Tuesday, June 30, 2009

The Argentinian Donut

So,with all the traveling that I've been fortunate enough to do recently, I have to take a little detour from Taiwan. Not to worry, there is plenty more of Taiwan that I will be sharing with y'all.. but first.. tid bits from South America.
While in Beunos Aires, I didn't get the chance to find some facturas but.. I got close enough to the Argentinian version of a donut- the churro. Ok ok, so churros are actually from Spain, but I did the best I could with the time allotted ok (I didn't even get to eat my Gelato!!!)?
The original Churro was said to have been invented in the region of Castile (very grassy cow grazing land) with the churros curling to look like the horns of cows. For those of you who have tried to make churros at home, you will know that the long piece of dough instincively wants to curl resembling the horns of bulls. Typically a breakfast item, churros are sprinkled with sugar and dipped into a warm rich cup of hot chocolate.
So where does one go and get Chocolate con churro's? The most famous place to go is Cafe Tortoni, with over 150 years history in Beunos Aires- they are THE cafe of Beunos Aires and of most of South America for that matter .I have to admit- Cafe Tortoni's churro's are OK at best. Kinda hard, not fluffy and just a little eh. The hot chocolate on the other hand was delicious.
The hot chocolate.. oh the hot chocolate! in Argentina, they drink real Leche. None of this non fat, 2% skim, watery, tasteless, hormone pumped milk that we get in the US. You don't have a choice in your leche in Argentina- you get what you get. What you get is a delicious, rich , thick, milk flavored, creamy well.. milk! At Cafe Tortoni the hot chocolate may be a little sweet but it's so chocolately , dark and rich that one can't help but to finish all of the hot chocolate they bring to your table. Real milk makes real hot chocolate. honestly.

# [SUPPLIED INFORMATION]
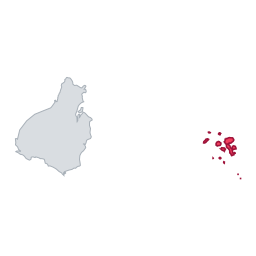 location of Galápagos within Ecuador, rotated 180°
{"feature_id": "ECU-1270", "entity_name": "Galápagos", "entity_type": "Province", "adm_level": 1, "iso_a3": "ECU", "parent_name": "Ecuador", "parent_adm1": "", "projection": "robinson", "projection_center": [-90.747, 0.131], "detail": "fine", "context": "in_parent", "style": "filled", "palette": "rose", "viewbox_px": 256, "rotation_deg": 180, "n_neighbors": 0, "source": "natural_earth", "source_scale": "10m", "svg_char_len": 7699}
<svg xmlns="http://www.w3.org/2000/svg" viewBox="0 0 256 256"><g transform="rotate(180 128 128)"><path d="M240.2,104.3L239.5,104.9L237.6,105.1L236.2,104.6L235.6,104.6L235.5,105.1L237.4,106.5L238.3,108.9L239.6,110.4L240.5,111.1L240.5,111.7L240.3,112.6L240.2,113.5L240.6,117.2L240.3,117.4L239.3,117.4L238.5,116.8L236.3,126.0L229.3,135.2L221.3,141.7L212.2,145.4L205.4,148.1L204.4,149.1L201.1,153.7L200.9,154.1L201.4,154.9L201.4,155.4L200.9,155.7L200.5,155.8L200.3,155.5L200.2,155.0L199.7,154.4L199.2,154.3L198.9,154.4L198.9,154.9L198.2,157.4L198.2,158.6L197.9,159.1L197.9,160.2L197.2,161.2L196.7,162.8L196.1,163.4L195.4,166.0L194.4,168.5L194.3,169.4L194.6,170.0L194.7,170.5L194.3,172.1L191.9,173.7L191.3,174.4L191.1,175.3L191.2,176.0L191.1,176.6L190.4,176.9L189.6,178.3L189.0,178.6L187.6,178.1L186.5,178.1L185.6,177.7L183.9,175.2L183.3,173.8L183.1,171.8L181.5,170.5L179.4,170.8L178.7,170.4L177.2,169.5L175.8,168.5L174.8,168.1L174.0,168.3L172.7,169.9L171.5,170.6L171.0,170.6L170.2,170.1L170.1,169.6L171.9,166.7L170.6,166.7L170.1,166.1L170.0,165.4L169.8,164.6L170.1,163.7L170.8,163.2L171.9,163.6L172.6,163.6L173.1,162.8L174.1,162.1L174.3,161.7L173.8,160.3L173.6,159.6L173.8,159.2L173.7,157.7L173.4,157.1L173.4,156.3L173.1,155.8L173.0,154.8L172.3,154.2L174.6,153.3L175.4,152.5L176.3,151.8L177.2,150.7L177.8,149.7L179.1,145.0L180.4,141.9L180.2,140.5L179.1,138.6L178.9,135.7L179.0,134.8L178.9,134.2L178.2,135.3L178.3,139.6L177.7,141.5L176.9,141.9L176.3,141.6L176.6,138.5L176.0,139.1L175.0,141.2L173.4,142.7L173.3,143.2L172.9,143.9L171.6,143.3L170.7,142.7L167.5,139.2L165.5,138.4L164.2,137.2L164.0,136.7L163.8,136.0L165.1,135.3L166.4,134.3L166.5,132.1L166.5,130.4L165.5,127.5L166.0,123.7L165.8,122.3L164.7,119.1L165.5,117.5L168.4,116.4L169.4,115.6L170.0,113.1L170.7,111.6L172.0,112.2L173.0,112.1L171.6,111.6L170.5,109.3L170.3,108.3L172.5,105.2L173.6,104.4L175.0,102.8L176.2,100.3L176.5,96.4L176.0,93.7L175.6,90.7L176.3,90.0L178.1,89.6L179.5,88.7L180.3,87.8L182.0,87.9L184.0,86.6L187.1,85.9L191.6,84.3L192.5,83.0L192.1,80.5L193.7,82.0L194.5,83.2L196.8,84.4L199.5,86.8L201.2,87.9L203.2,89.0L206.0,90.1L207.7,89.9L208.4,91.7L209.0,92.2L210.7,92.8L210.8,93.0L211.5,96.2L211.8,96.7L213.2,97.2L214.9,97.4L215.6,97.3L217.1,98.2L219.4,98.9L220.3,99.0L220.7,98.9L220.8,98.5L221.5,98.6L222.5,99.0L223.9,99.1L224.8,98.7L225.0,96.9L225.4,96.5L226.4,95.9L226.9,96.0L229.7,97.4L230.2,97.9L230.9,98.9L232.2,100.4L233.6,101.3L235.7,101.7L237.8,103.3L240.2,104.3ZM25.3,102.3L26.1,103.3L26.6,106.1L29.3,109.0L29.6,110.7L29.4,111.4L29.5,111.7L30.8,112.9L31.6,114.1L30.2,117.0L27.2,118.2L24.0,118.2L23.3,117.9L22.5,116.8L22.3,115.8L22.8,114.9L24.5,113.4L27.0,112.2L27.3,111.2L26.3,110.3L25.6,108.4L24.0,107.1L23.2,103.0L22.7,102.8L21.6,103.4L21.0,102.9L20.9,102.7L22.1,101.7L22.4,101.1L24.1,100.8L24.8,101.3L25.3,102.3ZM37.9,114.4L37.2,114.5L35.1,113.0L35.2,111.5L36.1,110.6L38.8,110.1L39.9,111.0L39.8,112.7L38.9,114.0L38.2,114.2L37.9,114.4ZM174.9,147.9L174.7,148.5L173.4,148.5L173.0,148.3L173.4,145.5L173.7,144.6L174.8,143.7L175.6,143.3L176.8,143.4L177.9,144.2L176.5,145.6L175.5,146.0L174.9,147.9ZM23.2,109.7L21.9,110.0L20.7,109.4L20.3,108.6L20.2,107.4L20.3,107.0L22.8,106.6L23.6,107.6L23.6,109.1L23.2,109.7ZM50.2,116.6L48.6,117.2L47.7,116.6L47.7,116.2L48.5,115.3L49.4,114.8L50.1,113.7L51.6,113.0L52.0,113.2L52.2,113.4L52.3,113.8L51.9,114.7L51.0,115.3L50.2,116.6ZM34.7,107.8L34.1,108.2L31.5,107.7L30.7,106.8L31.4,105.6L31.9,105.1L33.4,105.6L35.0,106.9L34.7,107.8ZM36.7,123.1L36.2,123.1L35.4,122.5L36.0,121.3L37.0,121.9L37.3,122.4L36.7,123.1ZM191.4,83.6L190.7,83.7L190.3,83.0L191.2,82.2L191.6,82.0L191.4,83.6Z" fill="#d9dde1" stroke="#a8b0b8" stroke-width="1"/><path d="M31.5,113.8L31.8,114.2L31.7,114.3L31.4,114.4L31.2,114.5L30.8,116.0L30.9,116.3L30.9,116.6L30.6,116.5L30.4,116.8L30.1,117.2L29.9,117.5L29.7,117.3L29.0,117.4L28.8,117.4L28.3,117.8L26.8,118.4L26.5,118.3L26.3,118.4L25.1,118.2L23.6,118.2L23.3,118.1L23.1,117.9L23.0,117.7L23.0,117.2L22.8,117.0L22.7,117.0L22.5,116.9L22.2,116.3L22.3,115.6L22.7,115.0L23.1,114.5L24.7,113.4L24.7,113.2L24.8,113.1L25.0,113.1L25.3,112.9L25.8,112.8L26.0,112.8L26.3,113.0L26.5,113.1L26.8,113.0L26.9,112.9L27.0,112.7L27.2,112.2L27.4,111.9L27.6,112.0L27.8,111.8L27.8,111.6L27.7,111.4L27.5,111.2L27.3,111.1L26.9,111.0L26.8,110.9L26.5,110.6L26.1,110.1L25.9,109.5L25.8,109.0L25.8,108.6L25.7,108.4L25.5,108.2L25.3,108.2L25.2,108.2L25.0,107.9L24.2,107.4L23.9,107.0L23.9,106.5L23.7,106.3L23.5,106.0L23.5,105.7L23.8,105.6L23.6,105.2L23.5,104.9L23.5,104.7L23.5,104.2L23.4,104.0L23.4,103.8L23.4,103.6L23.3,103.1L23.0,102.9L22.5,102.9L22.1,103.1L21.6,103.4L21.4,103.5L21.1,103.3L20.8,102.9L20.8,102.7L21.0,102.6L21.9,102.0L22.2,101.7L22.3,101.1L22.6,101.2L22.9,101.1L23.1,101.0L23.6,100.8L23.7,100.7L23.8,100.5L24.0,100.4L24.4,100.3L24.6,100.6L24.7,100.9L24.8,101.2L24.8,101.4L25.0,101.5L25.1,102.2L25.3,102.3L25.5,102.7L25.9,102.8L26.0,102.8L26.2,103.1L26.3,103.5L26.2,104.2L26.5,105.9L26.6,106.2L27.2,106.7L27.2,106.8L27.2,107.1L27.3,107.2L27.4,107.3L27.5,107.3L28.9,108.4L29.0,108.5L29.1,108.8L29.3,109.0L29.5,109.1L29.5,109.3L29.6,110.0L29.6,110.6L29.6,110.9L29.2,111.3L29.1,111.5L29.4,111.3L29.5,111.4L29.5,111.7L29.5,111.9L30.1,112.0L30.4,112.2L30.4,112.6L30.6,112.6L30.8,112.8L30.9,113.0L31.0,113.3L31.5,113.8ZM39.8,110.9L40.0,111.0L39.9,111.4L39.8,112.0L39.8,112.4L39.9,112.6L39.7,113.0L39.3,113.4L39.2,113.7L39.0,113.9L38.9,114.0L38.2,114.0L38.0,114.4L37.9,114.5L37.6,114.6L37.4,114.5L36.9,114.4L36.6,114.3L36.5,114.2L36.4,114.1L36.0,113.5L35.9,113.4L35.7,113.4L35.2,113.2L35.1,112.9L35.1,112.1L35.2,111.7L35.3,111.4L35.5,111.0L35.7,110.8L35.8,110.7L36.2,110.5L36.4,110.5L36.5,110.5L36.8,110.6L37.0,110.5L37.2,110.4L37.3,110.4L38.6,110.2L38.8,110.0L39.0,110.1L39.1,110.3L39.1,110.6L39.3,110.8L39.7,110.9L39.8,110.9ZM23.6,109.6L23.4,109.7L22.5,110.1L22.3,110.1L22.1,110.2L21.7,109.9L21.1,109.6L20.9,109.6L20.7,109.6L20.7,109.4L20.5,109.1L20.3,108.8L20.2,108.5L20.1,107.8L19.9,107.2L20.0,107.0L21.1,107.1L21.6,106.8L22.3,106.6L22.6,106.5L22.8,106.6L23.3,107.1L23.6,107.4L23.6,107.7L23.6,108.3L23.6,109.6ZM51.7,113.1L51.9,113.2L52.0,113.2L52.4,113.1L52.4,113.6L52.2,114.3L51.8,114.8L51.4,115.2L50.9,115.3L50.8,115.6L50.6,116.0L50.4,116.5L50.2,116.7L50.0,116.8L49.8,116.9L49.6,116.9L49.1,116.9L49.0,117.0L48.7,117.2L48.4,117.2L48.1,117.0L48.0,116.9L47.5,116.8L47.4,116.8L47.3,116.6L47.6,116.2L48.2,115.8L48.4,115.7L48.6,115.2L49.3,115.0L49.4,114.8L49.6,114.3L49.7,114.2L50.1,113.8L50.2,113.6L50.3,113.5L50.8,113.3L50.9,113.2L51.1,113.2L51.5,113.0L51.7,113.1ZM34.8,107.0L35.0,107.1L34.9,107.4L34.6,107.9L34.5,108.2L34.3,108.3L34.0,108.3L33.4,108.1L32.4,108.1L32.2,108.0L31.9,107.8L31.7,107.7L31.4,107.9L31.2,107.6L31.1,107.2L31.0,106.9L30.6,106.8L31.2,105.9L31.2,105.7L31.3,105.2L31.5,105.0L31.8,104.9L31.9,105.0L31.9,104.9L32.2,105.2L33.1,105.5L33.5,105.6L33.9,105.8L34.6,106.6L35.0,106.9L34.9,106.9L34.9,107.0L34.8,107.0ZM37.3,121.8L37.5,122.0L37.4,122.2L37.4,122.3L37.2,122.4L37.1,122.5L37.1,122.8L36.6,123.2L36.0,123.1L35.8,123.0L35.6,122.8L35.3,122.6L35.5,122.4L35.6,122.2L35.8,121.5L35.9,121.3L36.0,121.2L36.2,121.4L36.4,121.3L36.8,121.4L37.1,121.6L37.3,121.8ZM35.5,98.4L35.4,98.3L35.2,98.2L35.1,97.6L35.3,97.4L35.6,97.2L35.9,97.1L36.2,97.2L36.5,97.4L36.8,97.7L36.9,98.0L36.6,98.4L36.3,98.6L36.0,98.7L35.8,98.6L35.7,98.4L35.5,98.4ZM46.9,123.1L47.3,123.2L47.6,123.5L47.6,123.9L47.2,124.0L46.7,124.0L45.7,123.4L45.9,123.1L46.1,123.1L46.8,123.1L46.9,123.1ZM31.7,92.7L32.2,93.1L32.4,93.8L32.2,94.3L31.6,94.0L31.7,93.7L31.6,93.0L31.7,92.7ZM43.0,97.5L43.2,98.0L43.1,97.9L42.9,97.9L42.9,98.0L42.7,97.8L42.8,97.6L43.0,97.5ZM17.9,81.6L18.0,81.6L18.0,81.8L17.9,81.8L17.9,81.7L17.9,81.6ZM15.4,77.4L15.5,77.4L15.5,77.6L15.4,77.6L15.4,77.4Z" fill="#f43f5e" stroke="#9f1239" stroke-width="1.5"/></g></svg>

# [DIRECTIVES]
1: From the churro post, list every word or phrase the writer uses to describe the milk you get in Argentina, as given in the sentence that begins "What you get is".
2: Reproduce the part of the churro post starting with "So,with all the" and going on through "from South America.".

# [SOLUTIONS]
1:
- delicious
- rich
- thick
- milk flavored
- creamy

2:
So,with all the traveling that I've been fortunate enough to do recently, I have to take a little detour from Taiwan. Not to worry, there is plenty more of Taiwan that I will be sharing with y'all.. but first.. tid bits from South America.